HAProxy not rendering SSL traffic properly

bretua

I am relatively new to the usage of pfsense in general, and recently I have been tasked to migrate the publishing of 40+ websites from TMG's to pfSense. The funny thing is, I had to play with different settings for each website on the frontend and backend until I finally had them working correctly. I have completed migrations that included authentication by introducing squid to the party and all went well until the very last one which was supposed to be the easiest (Murphy's law).

The situation is as follows:

the website xyz.org needs to be published via pfSense.

backend xyz.org listens on port 80
the configuration is pretty simple:

the only other change on the backend I did is the help check version: HTTP/1.1\r\nHost:\ xyz.org

The frontend config

default backend xyz.org
no rules, no acl
using the option 'forwardfor'
the certificate is a * certificate imported on the pfsense, and works fine with other websites I have already migrated.

I also have a frontend xyz.org-http config for port 80 without the SSL offloading.

When you browse the webpage without haproxy this is how the page should look like:

When I browse to the page on HTTP using the PfSense HAProxy I get the same results.

The problem comes when I use HTTPS then the page format changes, for example, the login page:

It seems like the rendering of the page is not coming up exactly as it should. Note the login page and the design differences.
Once I log in to the page that's where I have the problem. It seems as if some of the design/css files were not loaded at all.

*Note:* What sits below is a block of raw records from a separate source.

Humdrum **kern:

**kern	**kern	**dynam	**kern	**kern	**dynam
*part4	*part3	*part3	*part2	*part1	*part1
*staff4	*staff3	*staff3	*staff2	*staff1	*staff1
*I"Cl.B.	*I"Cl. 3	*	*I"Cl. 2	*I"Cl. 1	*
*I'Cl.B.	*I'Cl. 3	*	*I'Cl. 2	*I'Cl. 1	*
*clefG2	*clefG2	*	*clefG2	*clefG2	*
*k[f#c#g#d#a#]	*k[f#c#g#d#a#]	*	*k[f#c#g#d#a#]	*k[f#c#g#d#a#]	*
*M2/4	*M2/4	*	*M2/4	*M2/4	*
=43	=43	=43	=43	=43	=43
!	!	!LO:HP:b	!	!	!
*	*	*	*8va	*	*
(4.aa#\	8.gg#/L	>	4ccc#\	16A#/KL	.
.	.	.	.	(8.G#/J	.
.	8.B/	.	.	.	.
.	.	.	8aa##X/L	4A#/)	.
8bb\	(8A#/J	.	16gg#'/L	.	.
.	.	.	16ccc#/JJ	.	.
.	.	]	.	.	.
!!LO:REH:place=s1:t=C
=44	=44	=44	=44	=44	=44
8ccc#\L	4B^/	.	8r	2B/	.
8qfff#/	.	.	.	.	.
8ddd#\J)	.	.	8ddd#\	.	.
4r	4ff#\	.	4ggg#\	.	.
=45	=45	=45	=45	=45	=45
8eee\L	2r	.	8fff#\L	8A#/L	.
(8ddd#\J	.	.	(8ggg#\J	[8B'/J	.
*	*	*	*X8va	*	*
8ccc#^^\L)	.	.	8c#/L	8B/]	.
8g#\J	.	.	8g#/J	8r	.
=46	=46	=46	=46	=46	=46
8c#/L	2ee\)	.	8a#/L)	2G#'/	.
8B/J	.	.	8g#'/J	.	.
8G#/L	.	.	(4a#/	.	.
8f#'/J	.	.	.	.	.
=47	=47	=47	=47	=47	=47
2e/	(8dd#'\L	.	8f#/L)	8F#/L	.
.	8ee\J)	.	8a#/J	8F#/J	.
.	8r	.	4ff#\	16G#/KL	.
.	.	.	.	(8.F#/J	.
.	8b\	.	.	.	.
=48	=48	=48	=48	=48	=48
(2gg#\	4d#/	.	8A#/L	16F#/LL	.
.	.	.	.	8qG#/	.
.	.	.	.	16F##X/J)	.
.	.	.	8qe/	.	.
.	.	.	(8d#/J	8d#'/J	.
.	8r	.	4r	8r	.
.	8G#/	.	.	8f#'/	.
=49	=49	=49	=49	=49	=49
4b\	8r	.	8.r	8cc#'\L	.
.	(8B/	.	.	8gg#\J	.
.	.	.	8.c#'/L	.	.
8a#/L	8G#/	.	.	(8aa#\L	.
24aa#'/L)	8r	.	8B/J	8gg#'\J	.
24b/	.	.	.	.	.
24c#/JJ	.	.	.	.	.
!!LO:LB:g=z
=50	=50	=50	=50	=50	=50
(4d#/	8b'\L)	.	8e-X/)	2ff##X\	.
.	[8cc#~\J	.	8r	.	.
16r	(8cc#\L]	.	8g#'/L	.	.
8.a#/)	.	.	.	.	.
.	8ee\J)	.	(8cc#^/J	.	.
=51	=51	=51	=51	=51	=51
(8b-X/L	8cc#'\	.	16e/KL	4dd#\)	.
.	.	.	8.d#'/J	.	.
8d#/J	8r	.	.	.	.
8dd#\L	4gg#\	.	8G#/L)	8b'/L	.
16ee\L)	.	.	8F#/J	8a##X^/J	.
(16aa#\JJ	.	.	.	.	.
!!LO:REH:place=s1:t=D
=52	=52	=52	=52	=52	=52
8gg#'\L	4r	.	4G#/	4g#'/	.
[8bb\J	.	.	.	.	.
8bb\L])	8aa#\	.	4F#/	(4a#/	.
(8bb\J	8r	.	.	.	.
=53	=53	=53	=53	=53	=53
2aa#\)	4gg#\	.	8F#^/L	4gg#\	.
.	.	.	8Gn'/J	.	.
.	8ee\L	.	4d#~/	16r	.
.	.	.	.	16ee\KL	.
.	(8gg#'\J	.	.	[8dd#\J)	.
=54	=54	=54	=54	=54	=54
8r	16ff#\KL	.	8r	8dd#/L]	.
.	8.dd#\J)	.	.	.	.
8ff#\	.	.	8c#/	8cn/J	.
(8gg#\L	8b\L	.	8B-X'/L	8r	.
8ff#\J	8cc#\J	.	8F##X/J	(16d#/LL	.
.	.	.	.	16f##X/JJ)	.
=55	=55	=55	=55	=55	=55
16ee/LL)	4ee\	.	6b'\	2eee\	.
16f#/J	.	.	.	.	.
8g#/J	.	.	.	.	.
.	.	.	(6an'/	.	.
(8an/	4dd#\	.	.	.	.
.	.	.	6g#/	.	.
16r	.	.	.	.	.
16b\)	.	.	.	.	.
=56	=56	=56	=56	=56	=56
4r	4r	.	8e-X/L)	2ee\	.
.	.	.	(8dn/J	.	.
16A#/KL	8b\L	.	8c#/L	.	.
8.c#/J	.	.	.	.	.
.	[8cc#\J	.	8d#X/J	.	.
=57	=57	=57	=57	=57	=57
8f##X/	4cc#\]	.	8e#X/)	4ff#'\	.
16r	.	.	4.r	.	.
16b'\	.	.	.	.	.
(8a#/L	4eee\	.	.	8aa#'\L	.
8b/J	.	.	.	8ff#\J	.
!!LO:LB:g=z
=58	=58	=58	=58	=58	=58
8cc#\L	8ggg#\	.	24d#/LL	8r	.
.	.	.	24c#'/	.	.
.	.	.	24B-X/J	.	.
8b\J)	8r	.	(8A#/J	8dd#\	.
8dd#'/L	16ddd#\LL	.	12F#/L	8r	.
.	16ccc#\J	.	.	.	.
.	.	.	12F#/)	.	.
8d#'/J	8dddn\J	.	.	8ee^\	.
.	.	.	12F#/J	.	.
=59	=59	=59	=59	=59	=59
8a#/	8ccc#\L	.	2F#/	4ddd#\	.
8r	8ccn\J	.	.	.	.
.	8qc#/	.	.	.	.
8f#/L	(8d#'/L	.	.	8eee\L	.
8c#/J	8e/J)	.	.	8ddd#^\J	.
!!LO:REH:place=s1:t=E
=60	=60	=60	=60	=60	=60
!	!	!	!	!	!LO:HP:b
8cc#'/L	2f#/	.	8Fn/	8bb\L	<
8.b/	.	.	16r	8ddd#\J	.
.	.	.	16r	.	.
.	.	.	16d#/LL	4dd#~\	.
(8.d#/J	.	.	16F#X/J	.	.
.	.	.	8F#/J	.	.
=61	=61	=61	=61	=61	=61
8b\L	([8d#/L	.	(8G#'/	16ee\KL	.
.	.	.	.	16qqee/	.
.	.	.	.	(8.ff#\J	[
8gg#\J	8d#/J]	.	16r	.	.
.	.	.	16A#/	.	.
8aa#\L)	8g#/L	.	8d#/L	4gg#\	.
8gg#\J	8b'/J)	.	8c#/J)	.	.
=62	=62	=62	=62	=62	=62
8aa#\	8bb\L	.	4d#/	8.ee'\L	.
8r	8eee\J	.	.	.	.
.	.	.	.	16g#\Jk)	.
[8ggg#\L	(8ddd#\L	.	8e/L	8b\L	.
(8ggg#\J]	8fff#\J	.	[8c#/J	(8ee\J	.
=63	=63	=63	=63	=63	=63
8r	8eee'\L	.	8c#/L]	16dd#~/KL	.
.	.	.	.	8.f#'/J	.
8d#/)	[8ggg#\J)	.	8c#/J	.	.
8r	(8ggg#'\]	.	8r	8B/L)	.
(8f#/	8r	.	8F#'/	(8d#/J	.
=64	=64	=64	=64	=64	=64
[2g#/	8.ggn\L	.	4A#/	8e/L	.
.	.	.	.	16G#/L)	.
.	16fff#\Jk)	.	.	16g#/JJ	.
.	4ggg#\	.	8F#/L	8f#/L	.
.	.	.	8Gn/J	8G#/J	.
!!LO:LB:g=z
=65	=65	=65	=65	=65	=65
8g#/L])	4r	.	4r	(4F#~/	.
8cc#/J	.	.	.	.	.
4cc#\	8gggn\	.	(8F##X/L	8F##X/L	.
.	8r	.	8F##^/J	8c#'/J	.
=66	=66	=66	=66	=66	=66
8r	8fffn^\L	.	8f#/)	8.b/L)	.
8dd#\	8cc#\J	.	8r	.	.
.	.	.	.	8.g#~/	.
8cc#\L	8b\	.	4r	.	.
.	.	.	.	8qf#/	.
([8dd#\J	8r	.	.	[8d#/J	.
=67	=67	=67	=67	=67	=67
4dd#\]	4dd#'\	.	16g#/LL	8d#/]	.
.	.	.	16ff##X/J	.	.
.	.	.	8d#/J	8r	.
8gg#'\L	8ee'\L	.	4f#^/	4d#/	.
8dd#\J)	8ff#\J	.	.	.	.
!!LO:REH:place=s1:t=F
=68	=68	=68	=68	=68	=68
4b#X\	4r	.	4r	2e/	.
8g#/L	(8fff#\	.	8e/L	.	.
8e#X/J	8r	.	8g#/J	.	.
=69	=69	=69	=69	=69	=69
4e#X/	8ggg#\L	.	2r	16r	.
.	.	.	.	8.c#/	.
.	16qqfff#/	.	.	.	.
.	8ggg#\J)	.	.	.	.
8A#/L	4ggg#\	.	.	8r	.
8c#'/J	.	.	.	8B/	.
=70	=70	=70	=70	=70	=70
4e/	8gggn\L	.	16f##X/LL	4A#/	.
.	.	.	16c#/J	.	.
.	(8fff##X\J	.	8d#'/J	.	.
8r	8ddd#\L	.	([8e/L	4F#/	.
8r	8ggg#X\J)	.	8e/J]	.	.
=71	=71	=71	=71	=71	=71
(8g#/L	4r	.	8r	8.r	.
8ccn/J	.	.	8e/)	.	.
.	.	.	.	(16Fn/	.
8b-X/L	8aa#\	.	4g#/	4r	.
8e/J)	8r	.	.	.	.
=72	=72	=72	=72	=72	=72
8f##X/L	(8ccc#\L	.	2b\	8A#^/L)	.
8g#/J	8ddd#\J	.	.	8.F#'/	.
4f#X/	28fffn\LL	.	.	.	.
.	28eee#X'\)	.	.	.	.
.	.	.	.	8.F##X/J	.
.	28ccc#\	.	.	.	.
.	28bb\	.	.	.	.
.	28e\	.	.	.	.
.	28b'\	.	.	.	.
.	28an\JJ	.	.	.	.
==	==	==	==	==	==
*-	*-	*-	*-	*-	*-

As I said, I'm new to the whole pfsense haproxy thing but I can't seem to find a solution so that the webpage is displayed correctly (as with HTTP). My newbie guess is that it has something to do with the SSL offloading part.

Any help from your side would be much appreciated. I'm out of ideas, so hit me with whatever you might think of and I will try.

Thanks a lot

viragomann

@bretua
Did you flush the browser cache?

Did you try different browsers?

bretua

@viragomann thanks for replying. Yes, used a bunch of different browsers with private tabs as well. No luck!

viragomann

@bretua
In the HTTPS frontend settings try this in the Advanced ssl options box:

alpn http/1.1

Clear the browser cache again.

bretua

@viragomann no joy

viragomann

@bretua
Okay. Then change the setting to

alpn h2,http/1.1

Maybe your website uses absolute paths for the css files?
You can check this out by using the debugger of the browser (F12) and look if it tries to load the files with http.
Possibly you can find another reason for the issue in the debugger.

bretua

@viragomann Maybe your website uses absolute paths for the css files?

This is pointing me in a very good direction and it makes a lot of sense. I will check it out and come back here.

bretua

@viragomann I tried looking into absolute path but then why did it work when it was published with TMG? Nothing changed in the backeend.